PhD defence by Jacob Agerbo Rasmussen


How salmon hooked me: Host-microbe interactions in aquaculture” a PhD defence by Jacob Agerbo Rasmussen.

Official title: Host-microbe interactions in aquaculture

When: Monday, August 29th , 2022, at 1pm

Where: Øster Voldgade 5, Geological Museum Auditorium, 1350 Kbh K


Recent advances in molecular and computational technology have enabled researchers to decipher complex biological processes related to host and microbe, which are fundamental for the living of higher organisms. The gut microbiota has been in the researcher’s scope for the last decade. Research has resulted in vast associations with a broad palette of its host’s phenotype, including food digestion, nutrient utilization, homeostasis and immune response regulation. Globally, there are more than 33,000 teleost species, representing nearly half of the vertebrate richness and a vast range of physiology, ecology and life histories of the globe. However, despite the abundance of teleosts worldwide, very little information about the gut microbiota in a teleost, their functioning, ecological dynamics, and interaction with their host are unknown. Thus, how these host-microbe interactions play out in teleost are yet to be described. 

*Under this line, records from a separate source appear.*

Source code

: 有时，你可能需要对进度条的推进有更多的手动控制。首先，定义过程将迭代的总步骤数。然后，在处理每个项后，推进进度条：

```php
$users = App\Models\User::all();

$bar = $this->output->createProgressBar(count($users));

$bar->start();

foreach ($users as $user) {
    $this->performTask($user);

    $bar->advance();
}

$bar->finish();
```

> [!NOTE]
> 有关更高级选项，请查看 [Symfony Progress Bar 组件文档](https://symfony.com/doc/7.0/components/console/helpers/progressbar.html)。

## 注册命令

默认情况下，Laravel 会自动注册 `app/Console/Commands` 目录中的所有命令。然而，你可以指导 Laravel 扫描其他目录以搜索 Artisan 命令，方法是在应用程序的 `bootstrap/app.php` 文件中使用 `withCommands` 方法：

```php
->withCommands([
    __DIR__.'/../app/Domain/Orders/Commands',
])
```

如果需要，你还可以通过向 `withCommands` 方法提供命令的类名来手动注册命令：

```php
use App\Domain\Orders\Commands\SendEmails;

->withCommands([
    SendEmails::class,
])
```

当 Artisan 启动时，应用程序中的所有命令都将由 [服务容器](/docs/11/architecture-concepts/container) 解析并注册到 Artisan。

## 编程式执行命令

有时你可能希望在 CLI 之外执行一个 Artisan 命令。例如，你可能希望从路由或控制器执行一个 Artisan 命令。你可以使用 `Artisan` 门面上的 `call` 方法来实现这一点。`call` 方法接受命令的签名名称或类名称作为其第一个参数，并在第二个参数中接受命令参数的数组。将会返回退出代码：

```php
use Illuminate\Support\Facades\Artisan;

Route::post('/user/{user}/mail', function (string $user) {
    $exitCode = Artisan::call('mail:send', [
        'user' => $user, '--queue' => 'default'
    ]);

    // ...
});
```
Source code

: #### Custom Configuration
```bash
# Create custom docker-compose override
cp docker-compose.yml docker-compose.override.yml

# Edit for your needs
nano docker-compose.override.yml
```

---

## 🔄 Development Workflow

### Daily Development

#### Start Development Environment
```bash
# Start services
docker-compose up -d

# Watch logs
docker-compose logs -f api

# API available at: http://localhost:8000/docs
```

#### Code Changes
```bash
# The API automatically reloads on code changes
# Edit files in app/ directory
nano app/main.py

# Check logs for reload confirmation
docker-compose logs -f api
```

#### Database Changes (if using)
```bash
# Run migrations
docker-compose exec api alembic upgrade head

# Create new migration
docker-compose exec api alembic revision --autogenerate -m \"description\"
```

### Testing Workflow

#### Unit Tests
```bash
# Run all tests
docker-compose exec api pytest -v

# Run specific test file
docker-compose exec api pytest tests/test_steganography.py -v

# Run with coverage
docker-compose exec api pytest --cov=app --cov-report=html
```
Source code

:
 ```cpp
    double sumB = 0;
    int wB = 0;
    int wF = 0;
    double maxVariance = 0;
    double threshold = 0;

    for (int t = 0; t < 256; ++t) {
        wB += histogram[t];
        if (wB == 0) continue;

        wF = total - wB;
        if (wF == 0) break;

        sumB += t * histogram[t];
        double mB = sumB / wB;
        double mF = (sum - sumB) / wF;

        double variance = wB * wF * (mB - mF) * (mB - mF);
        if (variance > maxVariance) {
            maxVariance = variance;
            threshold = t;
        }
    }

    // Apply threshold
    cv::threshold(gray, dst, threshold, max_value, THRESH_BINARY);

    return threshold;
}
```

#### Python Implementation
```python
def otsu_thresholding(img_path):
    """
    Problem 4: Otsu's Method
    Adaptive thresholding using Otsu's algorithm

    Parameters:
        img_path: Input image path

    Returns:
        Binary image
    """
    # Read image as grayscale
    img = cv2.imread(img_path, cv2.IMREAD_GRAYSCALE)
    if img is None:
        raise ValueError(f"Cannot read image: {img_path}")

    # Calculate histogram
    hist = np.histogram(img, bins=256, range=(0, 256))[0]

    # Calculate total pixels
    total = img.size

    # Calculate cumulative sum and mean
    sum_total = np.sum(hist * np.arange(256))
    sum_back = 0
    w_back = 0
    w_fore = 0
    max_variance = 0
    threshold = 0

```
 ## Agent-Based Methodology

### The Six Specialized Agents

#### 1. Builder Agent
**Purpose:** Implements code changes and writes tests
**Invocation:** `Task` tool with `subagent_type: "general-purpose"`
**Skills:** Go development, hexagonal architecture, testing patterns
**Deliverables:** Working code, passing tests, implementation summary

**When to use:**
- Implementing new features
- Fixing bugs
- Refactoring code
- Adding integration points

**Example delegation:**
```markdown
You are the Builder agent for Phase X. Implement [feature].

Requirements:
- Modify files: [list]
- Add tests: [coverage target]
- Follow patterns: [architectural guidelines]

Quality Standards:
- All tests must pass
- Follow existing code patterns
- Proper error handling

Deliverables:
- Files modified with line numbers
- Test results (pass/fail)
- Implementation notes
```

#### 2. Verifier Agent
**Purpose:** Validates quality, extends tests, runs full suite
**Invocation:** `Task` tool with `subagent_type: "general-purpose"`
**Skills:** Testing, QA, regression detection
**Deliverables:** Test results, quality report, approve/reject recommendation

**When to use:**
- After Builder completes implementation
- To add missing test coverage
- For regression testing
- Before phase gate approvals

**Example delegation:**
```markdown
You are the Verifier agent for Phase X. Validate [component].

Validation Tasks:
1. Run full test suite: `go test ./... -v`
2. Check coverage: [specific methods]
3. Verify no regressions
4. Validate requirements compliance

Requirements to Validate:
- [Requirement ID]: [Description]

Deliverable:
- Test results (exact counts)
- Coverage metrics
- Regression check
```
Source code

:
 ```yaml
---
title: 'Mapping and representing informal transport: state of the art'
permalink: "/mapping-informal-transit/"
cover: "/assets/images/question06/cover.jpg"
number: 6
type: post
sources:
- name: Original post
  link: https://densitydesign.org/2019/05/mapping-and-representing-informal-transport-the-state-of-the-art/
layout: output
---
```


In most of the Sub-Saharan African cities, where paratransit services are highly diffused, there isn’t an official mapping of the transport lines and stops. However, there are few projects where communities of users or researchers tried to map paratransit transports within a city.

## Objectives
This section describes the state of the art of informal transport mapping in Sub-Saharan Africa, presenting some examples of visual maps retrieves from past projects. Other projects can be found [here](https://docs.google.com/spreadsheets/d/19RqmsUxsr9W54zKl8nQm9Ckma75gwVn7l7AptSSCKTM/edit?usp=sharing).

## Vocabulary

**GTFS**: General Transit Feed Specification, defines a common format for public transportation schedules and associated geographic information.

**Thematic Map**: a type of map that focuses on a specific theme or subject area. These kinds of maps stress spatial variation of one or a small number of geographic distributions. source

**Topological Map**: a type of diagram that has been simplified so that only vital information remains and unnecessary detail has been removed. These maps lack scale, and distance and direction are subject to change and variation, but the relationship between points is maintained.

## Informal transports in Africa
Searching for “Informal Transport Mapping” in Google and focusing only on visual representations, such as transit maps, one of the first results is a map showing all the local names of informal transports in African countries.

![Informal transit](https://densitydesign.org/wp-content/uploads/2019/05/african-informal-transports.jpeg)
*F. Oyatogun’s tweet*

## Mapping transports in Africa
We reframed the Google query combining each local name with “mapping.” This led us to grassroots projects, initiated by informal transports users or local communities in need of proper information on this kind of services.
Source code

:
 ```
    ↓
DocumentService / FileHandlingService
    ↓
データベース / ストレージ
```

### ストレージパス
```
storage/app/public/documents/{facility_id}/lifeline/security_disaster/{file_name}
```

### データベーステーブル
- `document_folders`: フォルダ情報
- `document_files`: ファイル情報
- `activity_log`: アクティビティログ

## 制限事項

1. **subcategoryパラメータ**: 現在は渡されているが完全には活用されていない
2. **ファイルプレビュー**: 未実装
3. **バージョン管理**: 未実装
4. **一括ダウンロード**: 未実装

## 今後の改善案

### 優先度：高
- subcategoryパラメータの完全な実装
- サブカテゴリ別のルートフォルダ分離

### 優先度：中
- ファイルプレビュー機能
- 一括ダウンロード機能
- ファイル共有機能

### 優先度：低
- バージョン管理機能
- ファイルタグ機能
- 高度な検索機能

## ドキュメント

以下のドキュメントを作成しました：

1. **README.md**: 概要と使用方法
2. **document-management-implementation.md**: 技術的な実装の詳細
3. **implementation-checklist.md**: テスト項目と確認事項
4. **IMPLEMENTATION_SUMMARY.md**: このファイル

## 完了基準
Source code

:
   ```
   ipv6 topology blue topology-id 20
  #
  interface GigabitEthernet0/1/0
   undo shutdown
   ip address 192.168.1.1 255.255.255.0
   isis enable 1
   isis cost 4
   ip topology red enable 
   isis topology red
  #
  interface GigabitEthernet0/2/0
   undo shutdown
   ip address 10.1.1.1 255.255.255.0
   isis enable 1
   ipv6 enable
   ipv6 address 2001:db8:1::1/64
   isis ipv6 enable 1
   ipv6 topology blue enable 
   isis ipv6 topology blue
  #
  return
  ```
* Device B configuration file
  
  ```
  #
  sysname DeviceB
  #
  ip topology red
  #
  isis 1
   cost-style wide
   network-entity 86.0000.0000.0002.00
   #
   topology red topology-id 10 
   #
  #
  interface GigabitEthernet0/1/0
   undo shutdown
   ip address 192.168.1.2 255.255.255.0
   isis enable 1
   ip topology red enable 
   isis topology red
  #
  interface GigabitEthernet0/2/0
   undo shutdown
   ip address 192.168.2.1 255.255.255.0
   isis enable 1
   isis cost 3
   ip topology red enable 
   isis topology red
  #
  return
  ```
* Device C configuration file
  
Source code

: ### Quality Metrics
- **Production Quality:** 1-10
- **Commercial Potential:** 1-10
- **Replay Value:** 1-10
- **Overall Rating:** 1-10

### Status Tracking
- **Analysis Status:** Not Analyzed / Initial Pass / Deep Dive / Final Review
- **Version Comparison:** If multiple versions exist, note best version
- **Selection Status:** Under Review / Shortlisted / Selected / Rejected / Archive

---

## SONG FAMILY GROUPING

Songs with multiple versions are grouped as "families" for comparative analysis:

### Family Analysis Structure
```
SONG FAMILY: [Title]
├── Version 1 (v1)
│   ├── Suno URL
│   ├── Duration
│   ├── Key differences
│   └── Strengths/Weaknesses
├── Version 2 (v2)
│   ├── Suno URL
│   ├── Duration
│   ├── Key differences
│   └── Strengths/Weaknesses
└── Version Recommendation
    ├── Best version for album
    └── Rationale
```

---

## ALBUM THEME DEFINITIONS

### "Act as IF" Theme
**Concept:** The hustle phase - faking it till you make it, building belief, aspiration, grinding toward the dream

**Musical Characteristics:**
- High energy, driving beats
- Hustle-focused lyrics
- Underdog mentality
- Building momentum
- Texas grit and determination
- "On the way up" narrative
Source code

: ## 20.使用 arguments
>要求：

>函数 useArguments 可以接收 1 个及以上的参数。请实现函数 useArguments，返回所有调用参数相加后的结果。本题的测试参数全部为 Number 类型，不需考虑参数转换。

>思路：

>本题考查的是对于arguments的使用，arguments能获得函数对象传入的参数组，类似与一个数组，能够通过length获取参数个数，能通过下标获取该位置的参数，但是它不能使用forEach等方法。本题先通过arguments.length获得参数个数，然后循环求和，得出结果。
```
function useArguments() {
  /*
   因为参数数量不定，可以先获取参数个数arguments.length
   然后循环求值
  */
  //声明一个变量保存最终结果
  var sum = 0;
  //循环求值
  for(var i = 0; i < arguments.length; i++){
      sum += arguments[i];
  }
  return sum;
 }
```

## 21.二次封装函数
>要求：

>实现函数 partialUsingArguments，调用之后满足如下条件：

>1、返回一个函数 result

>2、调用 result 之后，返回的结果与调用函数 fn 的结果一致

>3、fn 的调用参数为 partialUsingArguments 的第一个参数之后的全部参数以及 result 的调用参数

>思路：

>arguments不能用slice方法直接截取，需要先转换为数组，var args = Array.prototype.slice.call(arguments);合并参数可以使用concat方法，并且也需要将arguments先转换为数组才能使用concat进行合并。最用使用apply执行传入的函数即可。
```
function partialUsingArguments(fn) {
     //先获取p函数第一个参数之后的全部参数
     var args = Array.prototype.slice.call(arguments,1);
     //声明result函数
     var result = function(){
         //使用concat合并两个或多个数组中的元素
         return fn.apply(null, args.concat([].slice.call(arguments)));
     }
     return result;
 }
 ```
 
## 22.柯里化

In this thesis, I have used a broad palette of data sets to describe to ecology, functioning, phylogenomics, and evolution of the bacteria within intestinal salmonid environments complementing decades of bio-monitoring, using 16S rRNA gene-based technology by providing genomic information for lineages missing a functional context, and allowing us to search for bacterial eco-type variation within the landscape of microbial populations associated with salmonid hosts. 

My research combined untargeted metabolomics with 16S RNA gene metabarcoding and metagenomics to increase the functional knowledge of host-microbe interactions in aquaculture-relevant salmonids. The results demonstrate a framework for using multiomics to investigate interactions between host-microbiota. Our framework enables us to better assess the potential of ’functional feeds’ compared to studies that only measure overall growth performance or characterize microbial composition in intestinal environments. 

Investigations of the host-microbiota interactions of salmonids could lead to potential discoveries for feed and health optimisation resulting in more sustainable solutions, which is highly important for the aquaculture industry.